介绍SentenceTransformers
从头开始训练一个SentenceTransformers模型包括一个过程,即教导模型理解和编码句子为有意义的、高维度的向量。在这篇博客中,专注于一个包含等价句子对的数据集。总的来说,培训过程的目标是让模型学习如何将语义上相似的句子映射在向量空间中的接近位置,同时将不相似的句子分隔开。与可能无法捕获某些领域或用例的特定性质的通用预训练模型相比,自定义训练模型确保模型能够精确调整以理解与特定领域或应用相关的上下文和语义。

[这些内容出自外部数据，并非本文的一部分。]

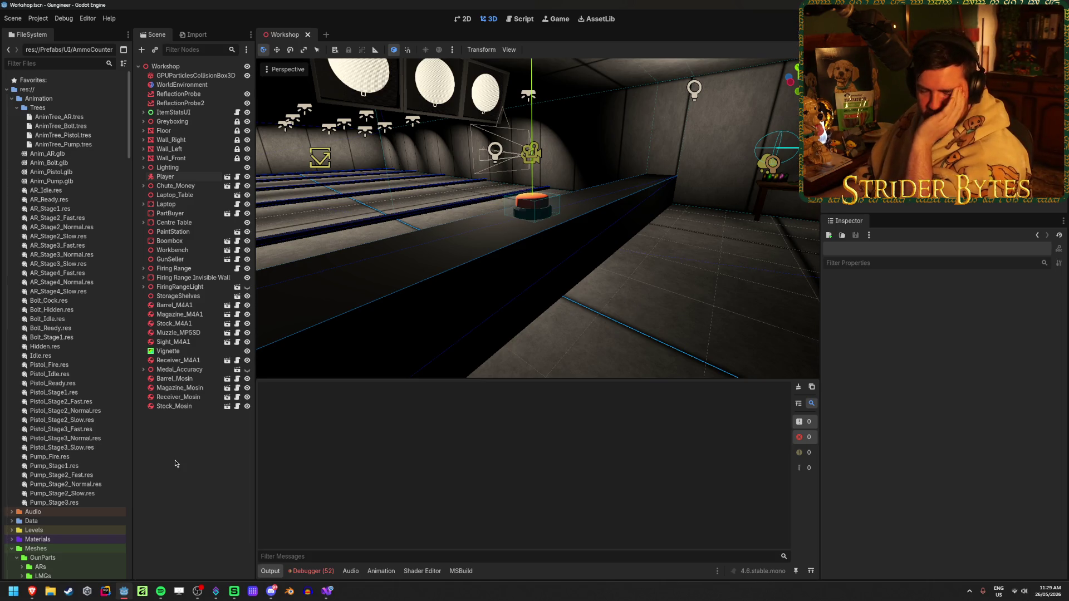
{"action": "scroll", "coordinate": [61, 412], "scroll_direction": "down", "scroll_amount": 6}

感兴趣的是执行非对称语义搜索。在这种方法中,模型承认查询和文档本质上可以是不同的。例如,具有简短查询和长文档。非对称语义搜索使用编码,使搜索更加有效,即使在文本类型或长度不匹配时也是如此。这对于信息从大型文档或数据库检索的应用非常有用,其中查询通常比他们搜索的内容更短且不那么详细。这里有一个语义搜索如何工作的例子:
查询:巴黎位于法国吗?
语料库中最相似的句子:
法国的首都是巴黎(得分:0.6829)
巴黎是欧洲的一个城市,有着传统和杰出的食物,是法国的首都(得分:0.6044)
澳大利亚以其传统和杰出的食物而闻名(得分:-0.0159)
基于AMD GPU的实现
案例在Ubuntu 22.04.3 LTS系统ROCm 6.0.2和PyTorch 2.3.0版本进行。
$ python
Python 3.12.1 | packaged by Anaconda, Inc. | (main, Jan 19 2024, 15:51:05) [GCC 11.2.0] on linux
Type "help", "copyright", "credits" or "license" for more information.
>>> import torch
>>> torch.__version__
'2.3.0+rocm6.0'
安装以下Python包:
pip install datasets ipywidgets -U transformers sentence-transformers
从HF-Mirror - Huggingface 镜像站下载Sentence Compression 数据集:
./hfd.sh embedding-data/sentence-compression --dataset --tool aria2c -x 4
句子压缩(Sentence Compression)数据集包含18万对等价句子。这些句子对演示了如何把较长的句子压缩成较短的句子,同时保持相同的含义。
导入Python包
from datasets import load_dataset # 从datasets库中导入load_dataset方法
from sentence_transformers import InputExample, util # 从sentence_transformers库中导入InputExample和util模块
from torch.utils.data import DataLoader # 从torch库中导入DataLoader类
from torch import nn # 从torch库中导入神经网络相关模块
from sentence_transformers import losses # 从sentence_transformers库中导入losses模块
from sentence_transformers import SentenceTransformer, models # 从sentence_transformers库中导入SentenceTransformer和models模块
准备数据集:
dataset_id = "./sentence-compression"
dataset = load_dataset(dataset_id)
查看数据集中的一个样本:
# 查看一个样本
print(dataset['train']['set'][1])
['Major League Baseball Commissioner Bud Selig will be speaking at St. Norbert College next month.',
'Bud Selig to speak at St. Norbert College']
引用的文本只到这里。